Done. A 5 x 5 grid of spirally arranged numbers from 1 to 25. That’s all!

Now let’s have a look at all four diagonals.

Create the sum of all highlighted numbers: 1 + 3 + 5 + 7 + 9 + 13 + 17 + 21 + 25. The result is 101.

So far so good. But what about the sum of the diagonals of a 1001 x 1001 spiral grid? This is the actual challenge!

Warning: If you just wanted to understand the problem but prefer to figure it out all by yourself, stop reading now! No implementation details will be given, but enough information to spoil all the fun for you.

My first approach was to simply use Excel. Without any coding at all. Just to get the number and to see how big it actually is. But after approximately two dull minutes of typing numbers into a spreadsheet I threw in the towel. Trying to create such a huge spiral manually is just plain dump. Stupid me.

Then I started banging my head against the wall trying to figure out how to create such a grid programatically. Should I use a list of lists? But how to continue? Therefore back to the drawing board.

I started paying closer attention to the properties of the given 5 x 5 spiral grid. Obviously you start with the 1 in the center. This number is part of every diagonal. It will be counted only once. Therefore the solution most likely looks similar to this highly sophisticated snippet of code: int result = 1 + foo;

First, I tried to reduce the challenge to the smallest possible spiral, a 3 x 3 grid. The numbers located along the diagonals are 3, 5, 7, 9.

Back to the 5 x 5 version: 13, 17, 21, 25.

Next, I created a 7 x 7 spiral on paper. The new diagonal numbers are 31, 37, 43 and 49.

Observation 1: It doesn’t matter how big the spiral gets, for every layer only four numbers are of interest, the corner numbers that are part of the diagonal. 

Which is kind of obvious.

Observation 2: The numbers of interest follow a pattern.

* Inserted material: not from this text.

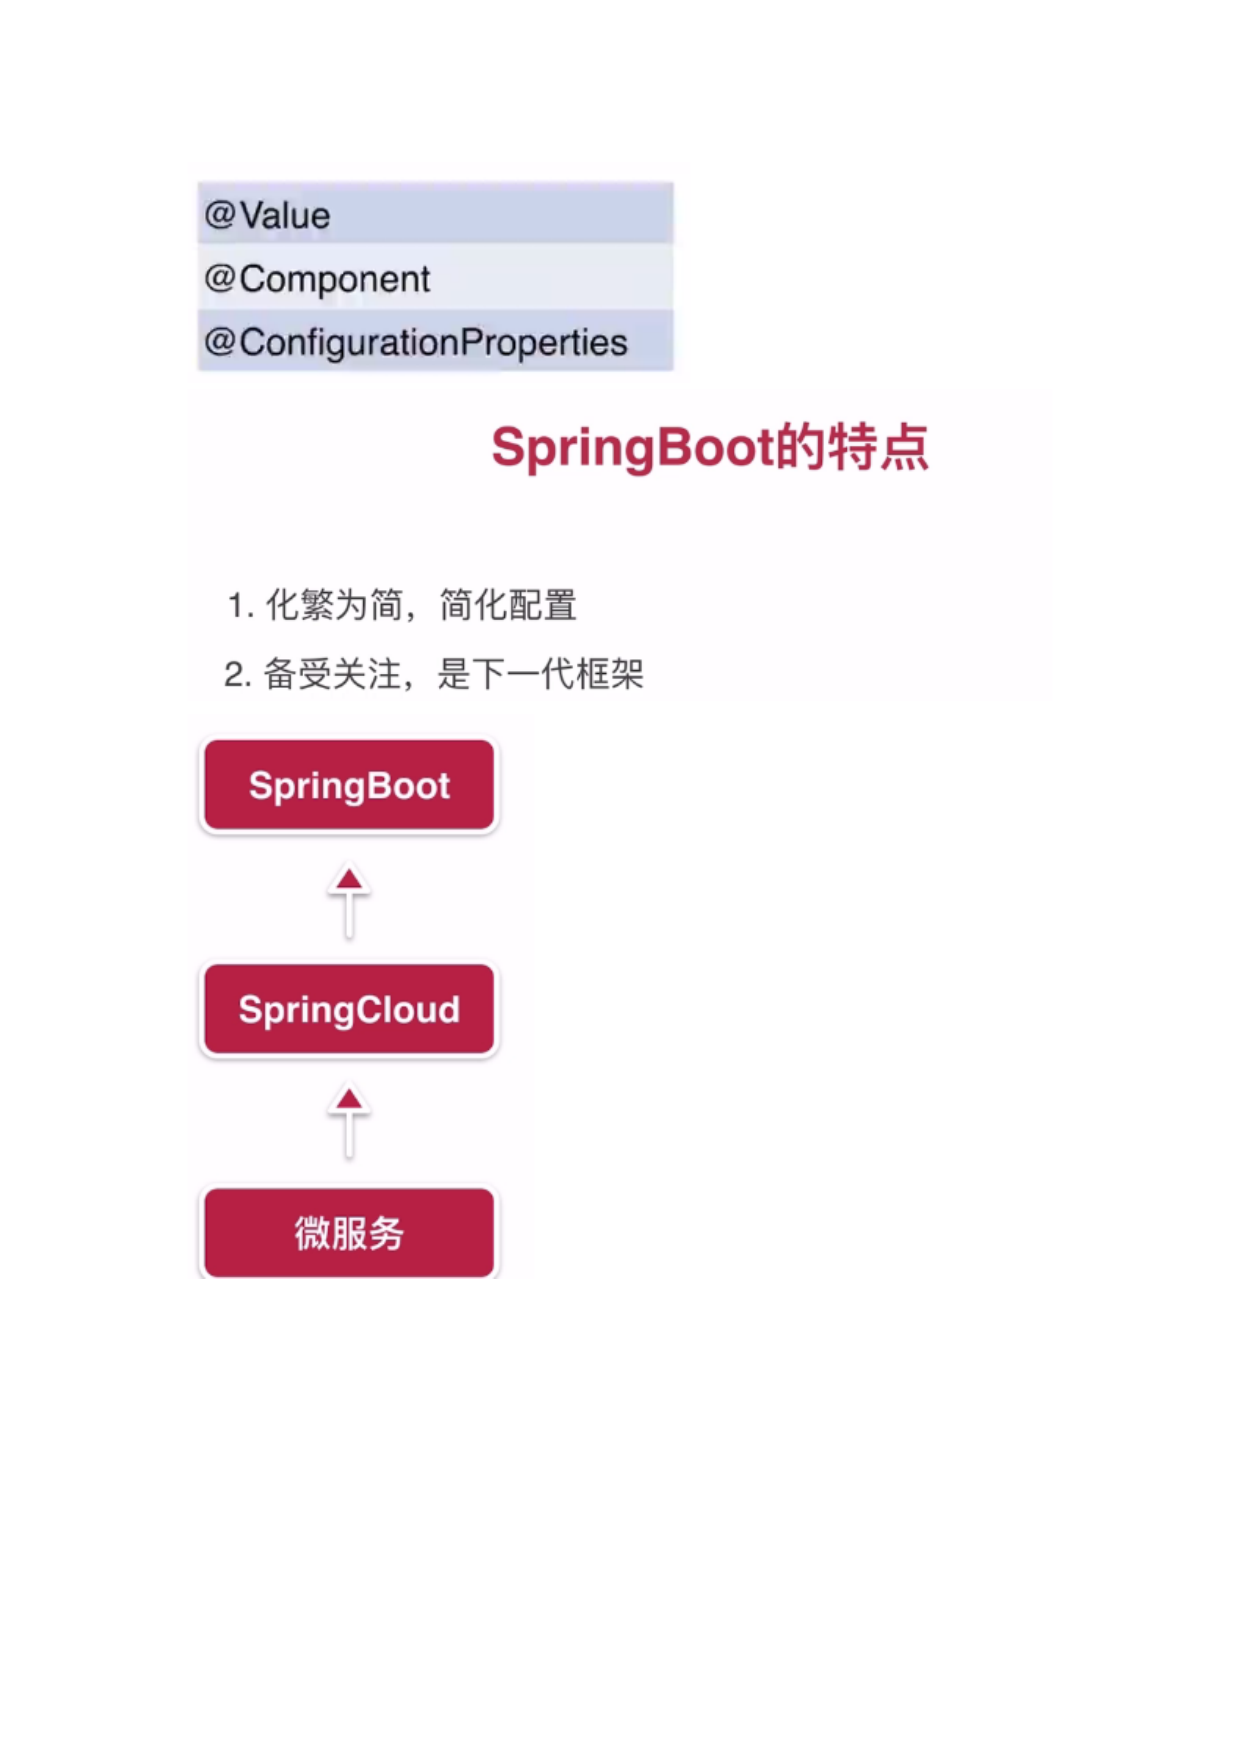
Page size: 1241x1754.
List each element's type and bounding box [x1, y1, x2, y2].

picture [187, 389, 1053, 701]
picture [187, 162, 691, 383]
picture [187, 714, 535, 1279]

3 x 3 spiral: The next relevant number is the current number + 2.
5 x 5 spiral: The next relevant number is the current number + 4.
7 x 7 spiral: The next relevant number is the current number + 6.

For every additional grid layer the gap between these numbers increases by 2 (2, 4, 6…).

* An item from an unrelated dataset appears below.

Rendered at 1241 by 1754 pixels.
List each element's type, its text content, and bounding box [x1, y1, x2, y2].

But how to continue from here? That’s not enough to implement a solution yet. What happens after I complete the first 3 x 3 spiral. The last number I need to consider is 9? The first number of interest of the 5 x 5 layer is 13. For the 7 x 7 layer it will be 31.

First numbers of each layer: 3, 13, 31…
Last numbers of each layer: 9, 25, 49…

What if I combine these numbers? Because that’s what I actually need. Based on my second observation I can easily compute the missing numbers for each layer, but I need a starting point.

9 → 13: A difference of 4.
25 → 31: A differente of 6.
49 → 57: A difference of 8.
81 →  91: A difference of 10.

Observation 3: I am able to compute the first relevant number of each layer based on the last number of the previous layer. The gap between these numbers increases by 2 as well. I need to keep count of the layers though.

And this should actually be enough to implement a working solution.

Unfortunately the third observation just occurred to me while typing these lines. While playing with pen and paper I just didn’t see it. But I still solved the challenge using a fourth observation.

I added a few additional layers to my 7 x 7 spiral grid…

…with the focus on potential patterns inherited in the diagonals. Let’s have a look at the top left one: (1), 7, 21, 43, 73, 111…

And that’s what I noticed:

7 → 21: 14 (initial gap)
21 → 43: 22 (14 + 8)
43 → 73: 30 (22 + 8)
73 → 111: 38 (30 + 8)

And this pattern is true for each and every diagonal.

Observation 4: Every diagonal follows the same pattern. The first step from the 3 x 3 to the 5 x5 layer is unique for each diagonal but then the current gap is always the previous gap + 8.

And that’s the observation I used for coding my solution.

So far I didn’t have a look at the Project Euler forum. But I’m pretty sure the spiral numbers challenge holds far more secrets than I could figure out by myself.